Conclusion
Il faudrait être bien naïf, ou bien prétentieux,
pour estimer que les pages qui précèdent ont fait le point, complet
et définitif, sur l'ensemble des problèmes, très complexes,
qui se posent à propos des rapports entre le rayonnement naturel et le
milieu forestier. La forêt française recouvre près de 12
millions d'hectares, soit 21 % de la surface du territoire de notre pays. La
forêt du monde s'étend sur près de 4 milliards d'hectares,
c'est-à-dire sur le tiers de l'ensemble des terres émergées.
Son faciès varie des massifs équatoriaux, denses et luxuriants,
aux toundras nordiques, clairiérées et faméliques. Plusieurs
centaines d'espèces principales s'y rencontrent, sans compter toutes
les espèces secondaires. Quelques centaines de chercheurs ont commencé,
très partiellement, à prospecter, du point de vue photologique,
ce très vaste domaine et l'on vient de tenter, très imparfaitement
du reste, d'analyser certaines de leurs observations. On pourrait donc, à
juste titre, être effrayé par l'ampleur des recherches à
poursuivre, et la multiplicité des phénomènes mis en cause.
Et cependant, quels progrès sont déjà accomplis !!! :
- on dispose d'un certain nombre d'appareils, peut-être
pas encore très précis, mais assez pratiques, qui permettent de
mesurer le pourcentage de rayonnement absorbé par les cimes de certains
peuplements, ou celui qui parvient au sol ;
- on a pu caractériser la façon dont le rayonnement
s'affaiblit en pénétrant dans le couvert, et déterminer
comment il se répartit au sol, dans des ouvertures de dimensions et de
formes variées. On a également commencé à étudier
la modification de la composition de ce rayonnement, quand il est filtré
par certains feuillages ;
- on a trouvé que la majorité des espèces
en étude (en nombre encore très réduit, il faut bien le
reconnaître), même si elles sont considérées comme
des " essences d'ombre typiques ", bénéficiaient cependant,
dans de larges limites, d'un apport de radiations très supérieur
à celui que l'on observe dans les stations où elles s'installent
naturellement ;
- on a tenté de distinguer le comportement des espèces résineuses, la plupart du temps insensibles au rayonnement latéral (sauf pendant leur toute première jeunesse) de celui des espèces feuillues, qui restent pendant la majeure partie de leur existence soumises à l'influence de ce rayonnement ;
- on a établi certaines liaisons entre
la densité des peuplements, la quantité de rayonnement absorbé
par les cimes, et l'accroissement annuel en volume des arbres qui les composent
;
- on a mieux compris dans quelles directions
doivent se poursuivre les recherches pour permettre à l'essentielle photosynthèse
de mieux s'accomplir, entraînant une production ligneuse accrue, et de
qualité supérieure : action sur le sol (engrais, alimentation
en eau) permettant à l'arbre de mieux utiliser le rayonnement solaire
- choix des variétés qui, grâce à certaines particularités
physiologiques, ont un " coefficient d'utilisation du rayonnement "

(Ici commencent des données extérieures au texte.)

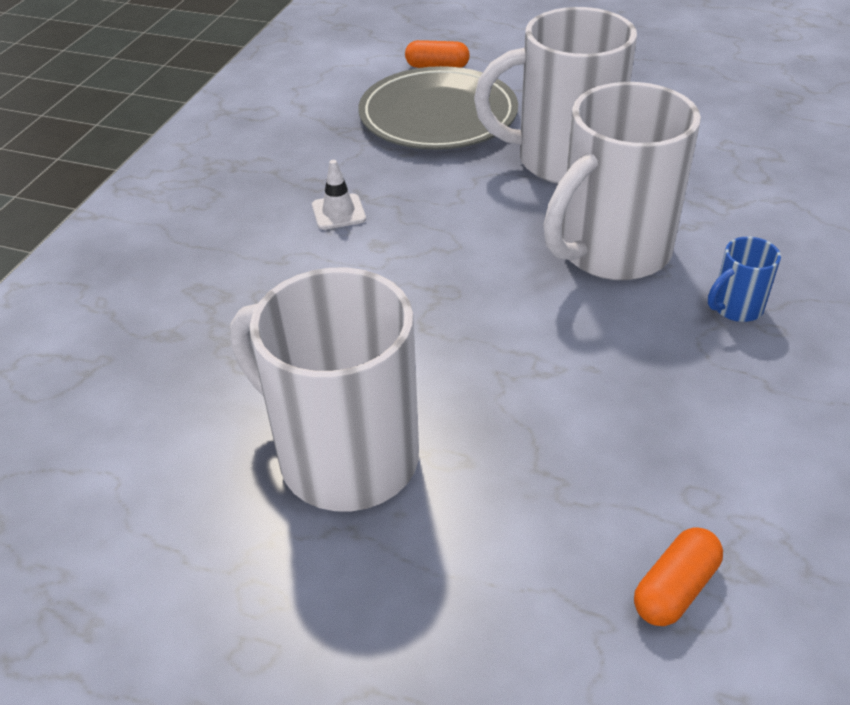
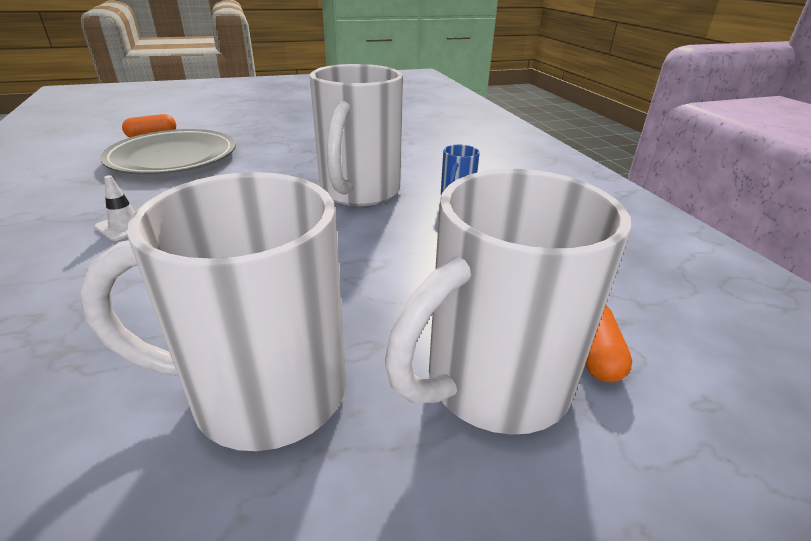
camera: 40 degrees left, 10 degrees down
white mug [474,7,637,184] -> white mug moved to [385,169,631,435]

normalement élevé - méthodes culturales qui favorisent
l'ensemble des phénomènes de nutrition carbonée, en réduisant
l'action, souvent ralentissante, du rayonnement latéral sur l'élongation
et le développement de la tige. Beaucoup de ces directions de recherches
sont, évidemment explorées ; mais, jusqu'ici d'une façon
fragmentaire et utilitaire directe (on étudie par exemple la question
,des engrais parce que l'on constate, souvent, que certaines doses de minéraux
ont, sur certaines espèces, un effet favorable). Mais si l'on change
de point de vue, si l'on élargit la perspective à la dimension
globale réelle : l'arbre est fait surtout d'air, d'eau et de rayonnement
solaire et tous les efforts doivent tendre à activer ce phénomène,
et à réduire les influences défavorables qui peuvent, en
certaines de ses phases, jouer le rôle de " goulot d'étranglement
", on découvrira une foule d'essais à effectuer, une multitude
de points de vue originaux, dont la prise en considération contribuera
à construire la sylviculture de demain.
Certes, la connaissance absolue n'est pas à la portée des chercheurs forestiers, ni des autres du reste : " pour comprendre rigoureusement le centième de pouce d'un brin d'herbe, il faudrait comprendre tout l'univers " disait, paraît-il, EINSTEIN. Mais entre cette connaissance absolue, et l'ignorance totale, il existe de nombreux paliers, et les travaux des photologues forestiers permettront, certainement, aux sylviculteurs, d'en franchir quelques-uns.